The favored Lakers led by double digits nearly the entire second half of their 124-114 win in Game 2 the NBA Finals. The pace was slow. Los Angeles attempted a Finals record 47 3-pointers… and missed 31 of them (one shy of a Finals record).
The game’s relatively dull stylings disguised historically efficient scoring.
The Lakers’ offensive rating (136.0) was the the third-highest on record in a Finals game. The Heat’s offensive rating (125.1) was the highest for a Finals loser.
Their combined offensive rating – 261.1 – is the second-highest in an NBA Finals game since the NBA began tracking turnovers in 1973-74:*
*Offensive ratings are Basketball-Reference estimates.
It’s extremely unlikely a pre-1974 Finals game featured higher a higher offensive rating than on this leaderboard. The first five seasons with turnovers tracked had the lowest league-wide offensive ratings on record.
The top offensive NBA Finals game on record was 2017 Game 4, when the Cavaliers outgunned the full-strength Warriors, 137-116. Cleveland’s offensive rating (142.6) set a single-game Finals record.
The Celtics, who posted an 138.8 offensive rating in their 131-92 Game 6 win over the Lakers in 2008, are the only other team to top Los Angeles’ Game 2 offensive rating in a Finals game.
In part because their long-range bombing attracted so much defensive attention, the Lakers shot 66% inside the arc. Los Angeles also hit the offensive glass hard, scoring 21 second-chance points – an massive number considering the Lakers’ first-shot efficiency and the limited number of possessions.
Miami shot well on both 2-pointers and 3-pointers but really made hay from the line. The Heat shot 31-for-34 on free throws (91%)!

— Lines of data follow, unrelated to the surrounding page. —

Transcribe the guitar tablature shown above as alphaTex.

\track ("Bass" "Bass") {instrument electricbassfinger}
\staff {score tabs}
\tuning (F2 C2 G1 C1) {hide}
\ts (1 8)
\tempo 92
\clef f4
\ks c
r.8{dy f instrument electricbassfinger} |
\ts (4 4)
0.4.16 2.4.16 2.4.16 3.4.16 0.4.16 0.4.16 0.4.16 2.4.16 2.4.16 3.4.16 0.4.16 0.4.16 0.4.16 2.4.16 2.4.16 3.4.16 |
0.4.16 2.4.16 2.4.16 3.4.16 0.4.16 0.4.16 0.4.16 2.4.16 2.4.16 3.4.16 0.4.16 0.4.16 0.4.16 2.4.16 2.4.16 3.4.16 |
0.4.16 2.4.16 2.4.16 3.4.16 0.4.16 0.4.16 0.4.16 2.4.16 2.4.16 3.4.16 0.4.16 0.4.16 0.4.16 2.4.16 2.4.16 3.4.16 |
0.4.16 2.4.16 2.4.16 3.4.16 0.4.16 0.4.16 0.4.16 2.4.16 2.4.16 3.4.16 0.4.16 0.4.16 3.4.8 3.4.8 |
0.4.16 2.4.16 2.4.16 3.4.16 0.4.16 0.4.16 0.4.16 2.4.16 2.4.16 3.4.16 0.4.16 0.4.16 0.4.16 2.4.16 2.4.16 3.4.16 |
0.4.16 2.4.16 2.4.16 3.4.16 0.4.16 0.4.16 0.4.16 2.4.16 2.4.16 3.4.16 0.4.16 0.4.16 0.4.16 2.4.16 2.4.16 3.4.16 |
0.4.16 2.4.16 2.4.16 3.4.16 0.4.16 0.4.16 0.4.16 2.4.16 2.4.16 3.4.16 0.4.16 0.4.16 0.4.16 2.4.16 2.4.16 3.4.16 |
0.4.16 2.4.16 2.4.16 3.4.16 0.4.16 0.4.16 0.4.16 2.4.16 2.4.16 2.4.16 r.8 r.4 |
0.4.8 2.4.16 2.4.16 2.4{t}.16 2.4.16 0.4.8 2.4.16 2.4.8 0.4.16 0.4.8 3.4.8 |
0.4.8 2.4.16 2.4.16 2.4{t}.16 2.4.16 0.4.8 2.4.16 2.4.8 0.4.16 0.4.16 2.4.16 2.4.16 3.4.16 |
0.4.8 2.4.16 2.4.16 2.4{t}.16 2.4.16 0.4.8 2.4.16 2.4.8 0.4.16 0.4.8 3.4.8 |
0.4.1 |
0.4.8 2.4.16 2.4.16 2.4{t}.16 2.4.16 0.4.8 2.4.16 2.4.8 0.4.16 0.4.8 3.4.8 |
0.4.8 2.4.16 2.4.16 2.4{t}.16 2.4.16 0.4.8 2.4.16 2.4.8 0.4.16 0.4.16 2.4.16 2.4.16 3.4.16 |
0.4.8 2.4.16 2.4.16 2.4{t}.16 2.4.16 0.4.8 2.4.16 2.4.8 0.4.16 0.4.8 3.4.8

Is this sustainable in Game 3 tonight?
And if the Lakers aren’t in such control, they might play sharper defense. They had multiple breakdowns that didn’t really matter Friday.
Or maybe Los Angeles’ role players will make more than 32% of their 3-pointers. The Lakers still have LeBron James and Davis, which means supporting players will get clean perimeter looks (often on pinpoint passes from LeBron). Danny Green (1-for-8 on 3-pointers in Game 2) and Kentavious Caldwell-Pope (2-for-11) are capable of heating up.
Miami will have a tougher time sustaining scoring without Goran Dragic. Jimmy Butler (25 points and 13 assists) put the Heat on his back in Game 2, but he’s not a dependable enough creator to offset Dragic’s absence.
At the very minimum, though, both teams showed their high offensive ceilings in Game 2.